◆ Records for processing
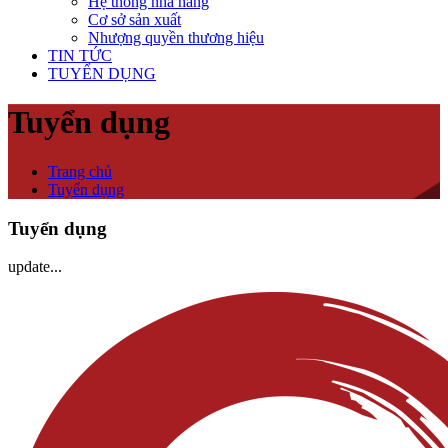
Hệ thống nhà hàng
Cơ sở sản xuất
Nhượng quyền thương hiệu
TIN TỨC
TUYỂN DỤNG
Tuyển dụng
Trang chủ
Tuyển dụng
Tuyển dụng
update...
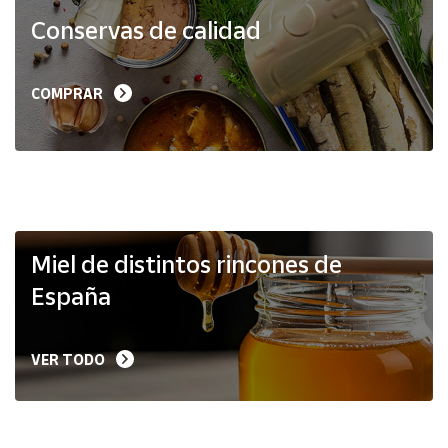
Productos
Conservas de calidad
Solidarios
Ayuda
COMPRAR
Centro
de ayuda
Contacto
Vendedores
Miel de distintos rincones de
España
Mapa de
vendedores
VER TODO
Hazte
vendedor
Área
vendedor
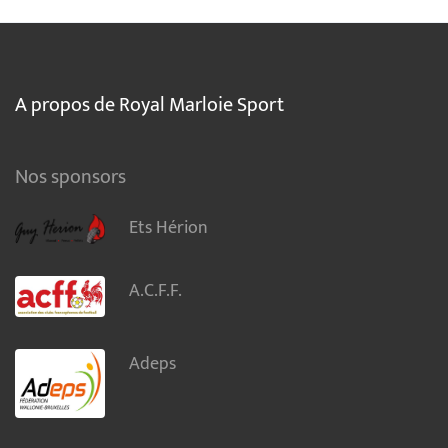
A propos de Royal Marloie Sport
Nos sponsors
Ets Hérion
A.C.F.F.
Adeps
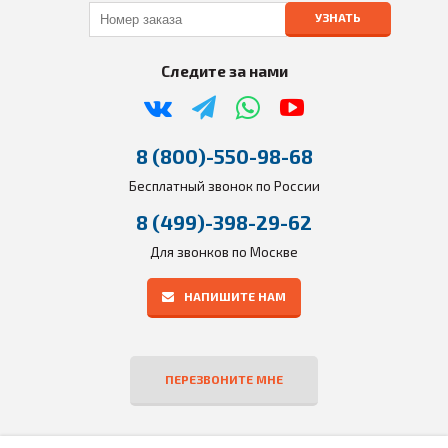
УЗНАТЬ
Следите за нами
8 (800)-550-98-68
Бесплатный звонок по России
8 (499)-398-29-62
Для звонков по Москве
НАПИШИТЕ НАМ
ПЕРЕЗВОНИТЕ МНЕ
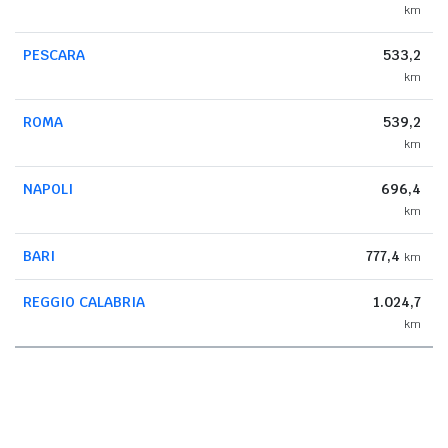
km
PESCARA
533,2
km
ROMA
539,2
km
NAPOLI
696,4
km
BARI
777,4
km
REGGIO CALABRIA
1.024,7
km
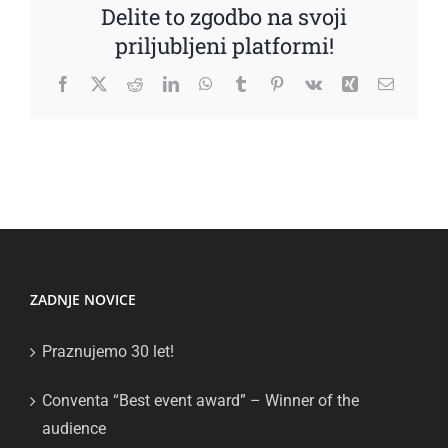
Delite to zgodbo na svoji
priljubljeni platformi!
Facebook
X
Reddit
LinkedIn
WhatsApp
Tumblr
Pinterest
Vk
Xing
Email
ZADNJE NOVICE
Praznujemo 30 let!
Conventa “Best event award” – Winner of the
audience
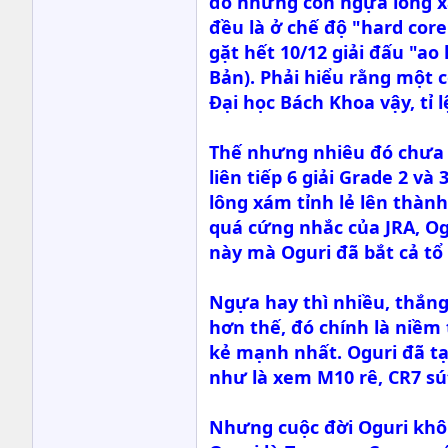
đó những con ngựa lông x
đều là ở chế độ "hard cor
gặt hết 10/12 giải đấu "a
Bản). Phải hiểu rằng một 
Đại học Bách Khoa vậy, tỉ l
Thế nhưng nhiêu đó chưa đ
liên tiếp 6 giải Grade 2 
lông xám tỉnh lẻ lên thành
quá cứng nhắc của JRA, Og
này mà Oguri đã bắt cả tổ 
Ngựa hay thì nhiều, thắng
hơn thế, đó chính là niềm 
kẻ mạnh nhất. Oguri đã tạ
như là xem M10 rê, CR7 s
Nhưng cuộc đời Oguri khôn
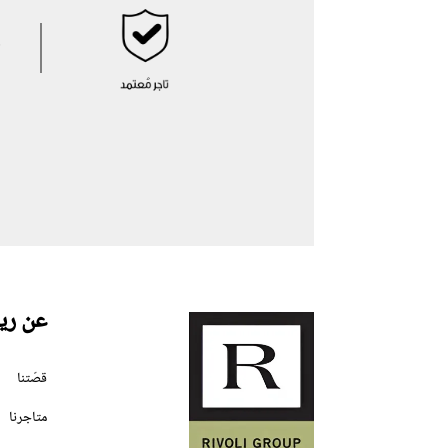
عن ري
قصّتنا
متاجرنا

...

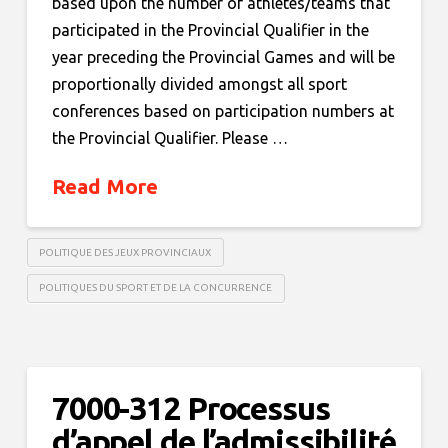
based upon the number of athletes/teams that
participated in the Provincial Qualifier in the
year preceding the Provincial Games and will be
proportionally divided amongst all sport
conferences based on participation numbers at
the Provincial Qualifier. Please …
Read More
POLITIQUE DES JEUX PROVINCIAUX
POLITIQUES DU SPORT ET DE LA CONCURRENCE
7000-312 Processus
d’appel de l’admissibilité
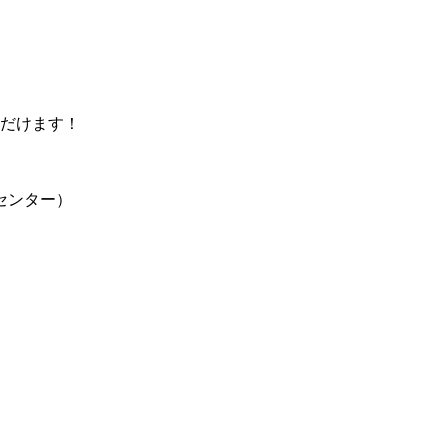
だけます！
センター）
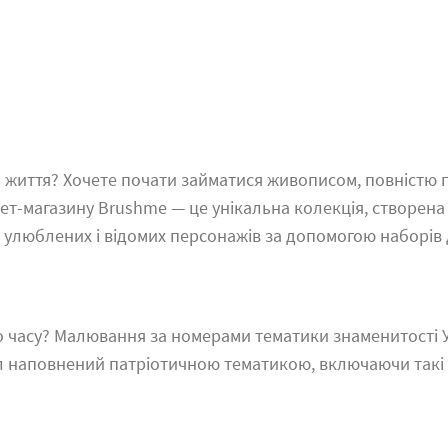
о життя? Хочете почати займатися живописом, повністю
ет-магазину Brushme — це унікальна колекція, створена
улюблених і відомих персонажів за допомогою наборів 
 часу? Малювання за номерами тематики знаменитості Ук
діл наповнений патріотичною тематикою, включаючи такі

...

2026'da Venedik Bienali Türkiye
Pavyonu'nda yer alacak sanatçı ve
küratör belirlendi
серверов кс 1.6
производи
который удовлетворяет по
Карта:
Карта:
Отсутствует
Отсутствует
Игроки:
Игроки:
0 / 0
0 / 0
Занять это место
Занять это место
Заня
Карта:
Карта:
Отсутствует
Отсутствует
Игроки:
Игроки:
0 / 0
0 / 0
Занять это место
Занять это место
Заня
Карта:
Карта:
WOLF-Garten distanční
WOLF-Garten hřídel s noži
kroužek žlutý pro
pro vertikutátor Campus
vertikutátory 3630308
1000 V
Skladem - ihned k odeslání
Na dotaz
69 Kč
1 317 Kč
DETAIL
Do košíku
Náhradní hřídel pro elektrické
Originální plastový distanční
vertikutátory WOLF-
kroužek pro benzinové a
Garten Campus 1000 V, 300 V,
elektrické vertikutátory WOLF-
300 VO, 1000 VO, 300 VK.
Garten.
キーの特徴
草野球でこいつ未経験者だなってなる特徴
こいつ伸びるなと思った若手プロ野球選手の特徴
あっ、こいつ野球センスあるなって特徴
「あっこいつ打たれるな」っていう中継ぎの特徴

◆ Activity
Retype every line from the one with "Hệ thống nhà hàng" to the one with "Nhưng cuộc đời Oguri khôn", including both, without changing any of them and leaving out the pictures.

◆ Written response
Hệ thống nhà hàng
Cơ sở sản xuất
Nhượng quyền thương hiệu
TIN TỨC
TUYỂN DỤNG
Tuyển dụng
Trang chủ
Tuyển dụng
Tuyển dụng
update...
Productos
Conservas de calidad
Solidarios
Ayuda
COMPRAR
Centro
de ayuda
Contacto
Vendedores
Miel de distintos rincones de
España
Mapa de
vendedores
VER TODO
Hazte
vendedor
Área
vendedor
A propos de Royal Marloie Sport
Nos sponsors
Ets Hérion
A.C.F.F.
Adeps
УЗНАТЬ
Следите за нами
8 (800)-550-98-68
Бесплатный звонок по России
8 (499)-398-29-62
Для звонков по Москве
НАПИШИТЕ НАМ
ПЕРЕЗВОНИТЕ МНЕ
km
PESCARA
533,2
km
ROMA
539,2
km
NAPOLI
696,4
km
BARI
777,4
km
REGGIO CALABRIA
1.024,7
km
Delite to zgodbo na svoji
priljubljeni platformi!
Facebook
X
Reddit
LinkedIn
WhatsApp
Tumblr
Pinterest
Vk
Xing
Email
ZADNJE NOVICE
Praznujemo 30 let!
Conventa “Best event award” – Winner of the
audience
đó những con ngựa lông x
đều là ở chế độ "hard cor
gặt hết 10/12 giải đấu "a
Bản). Phải hiểu rằng một 
Đại học Bách Khoa vậy, tỉ l
Thế nhưng nhiêu đó chưa đ
liên tiếp 6 giải Grade 2 
lông xám tỉnh lẻ lên thành
quá cứng nhắc của JRA, Og
này mà Oguri đã bắt cả tổ 
Ngựa hay thì nhiều, thắng
hơn thế, đó chính là niềm 
kẻ mạnh nhất. Oguri đã tạ
như là xem M10 rê, CR7 s
Nhưng cuộc đời Oguri khôn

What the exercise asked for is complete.